L'INPES dans le numéro 394 de sa "La Santé de l'homme" présente un dossier particulièrement complet sur les troubles de l'alimentation chez les jeunes filles " anorexie, boulimie: prévenir, éduquer, soigner "
Comme de coutume la revue de l'INPES s'est intéressée - outre la prise en charge - au versant " éducatif ", c'est-à-dire comment détecter, prévenir, éduquer, faire travailler ensemble les professionnels.
Dans ce dossier auquel la Fondation de France a participé, le professeur Jean-Luc Vénisse - psychiatre et précurseur de la prise en charge des anorexiques - appelle à la mobilisation face à ce qu'il considère comme de véritables addictions. La pédopsychiatre, Nathalie Godart et le professeur Bruno Falissard présentent l'état des connaissances et soulignent l'importance d'une détection précoce. L'endocrinologue, Bruno Estour et ses collègues du CHU de Saint-Etienne résument les aspects somatiques et psychologiques de l'anorexie mentale. Le professeur Maurice Corcos et son équipe " Psychiatrie de l'adolescent " à l'Institut Montsouris (Paris) identifient les repères pour une thérapie adaptée.
La seconde partie du dossier interroge l'image sociale et relationnelle du corps: le psychiatre, Xavier Pommereau met en avant la vulnérabilité qui peut être associée à l'image que l'on a de son corps.

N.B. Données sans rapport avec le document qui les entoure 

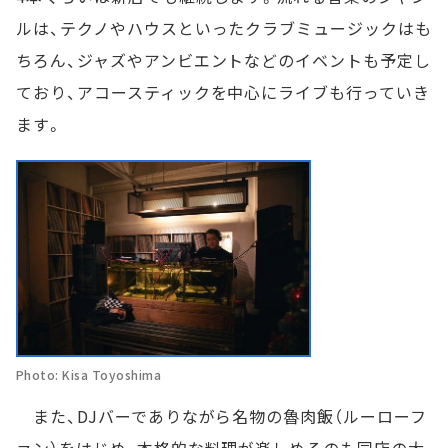
ルは、テクノやハウスといったクラブミュージックはも
ちろん、ジャズやアンビエントなどのイベントも予定し
ており、アコースティックを中心にライブも行っていき
ます。
Photo: Kisa Toyoshima
また、DJバーでありながら名物の魯肉飯（ルーローフ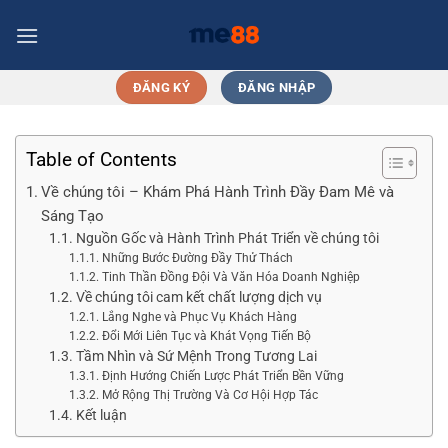
Chuyển
đến
nội
dung
ĐĂNG KÝ
ĐĂNG NHẬP
Table of Contents
Về chúng tôi – Khám Phá Hành Trình Đầy Đam Mê và
Sáng Tạo
Nguồn Gốc và Hành Trình Phát Triển về chúng tôi
Những Bước Đường Đầy Thử Thách
Tinh Thần Đồng Đội Và Văn Hóa Doanh Nghiệp
Về chúng tôi cam kết chất lượng dịch vụ
Lắng Nghe và Phục Vụ Khách Hàng
Đổi Mới Liên Tục và Khát Vọng Tiến Bộ
Tầm Nhìn và Sứ Mệnh Trong Tương Lai
Định Hướng Chiến Lược Phát Triển Bền Vững
Mở Rộng Thị Trường Và Cơ Hội Hợp Tác
Kết luận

Françoise Narring, médecin en charge de la santé des jeunes à l'hôpital universitaire de Genève, explique le rôle fondamental que peut jouer l'éducation pour la santé. Trois réseaux de prise en charge (Loire-Atlantique, Rhône-Alpes et Pyrénées-Atlantiques) sont présentés.
Les familles face à l'anorexie
Solange Cook-Darzens, psychologue, explique pourquoi les familles ne peuvent être tenues à l'écart du parcours thérapeutique de leur enfant.
La thérapie familiale a très tôt été identifiée comme étant particulièrement efficace dans le traitement de l'anorexie mentale de l'adolescent et de l'enfant. Il est actuellement établi que la famille, y compris la fratrie, doit toujours être impliquée dans la prise en charge du jeune anorexique. Il ne s'agit plus de rechercher un problème familial à réparer mais au contraire de construire un partenariat solide avec la famille, qui lui donne un rôle de " cothérapeute " plutôt que de " copatiente ".
Tout cela ne s'invente pas, même si certaines familles ont plus de facilité que d'autres à adopter cette posture dans la durée.
Solange Cook-Darzens nous livre quelques repères dont nous ne pouvons publier ici que les grandes lignes :
- les équipes scolaires peuvent être les premières à repérer les signes avant-coureurs du trouble;
- il est important que les professionnels concernés ne se mettent pas en concurrence avec la famille et ne cherchent pas à démontrer à la famille qu'" ils vont réussir là où la famille a échoué ".
- dans la mesure du possible, les professionnels de santé doivent écouter la culpabilité, l'impuissance, le sentiment d'échec, mais aussi l'agressivité et le déni des familles et de la jeune anorexique, et soutenir tout mouvement permettant d'apaiser ce vécu difficile.
- les professionnels de la santé et de l'éducation doivent être suffisamment informés sur la maladie, son étiologie, son devenir, et le rôle que peut jouer la famille dans l'amélioration des troubles, pour pouvoir partager ces informations avec la famille et ainsi contribuer à une vision plus commune et déculpabilisée des processus anorexiques.
- les processus impliqués dans l'anorexie et sa guérison sont complexes et plurifactoriels. Ils nécessitent une équipe pluridisciplinaire pour y faire face, et la famille doit faire partie de cette équipe.
- dans la mesure du possible, les professionnels impliqués doivent encourager la famille à engager un travail familial avec un thérapeute familial ayant l'expérience des TCA et s'appuyant sur des modèles de thérapie familiale visant à mobiliser la famille en tant que facteur d'amélioration.
- si la jeune fille a été hospitalisée pendant plusieurs semaines ou plusieurs mois, le retour à une vie normale génère souvent de nombreuses angoisses. Une bonne collaboration entre la famille, l'équipe soignante et l'équipe scolaire permet de préparer le retour à l'école et aide la jeune fille à gérer ou résoudre des craintes souvent très fortes concernant le regard des autres, sa réintégration sociale, son rattrapage scolaire et son retour à la cantine.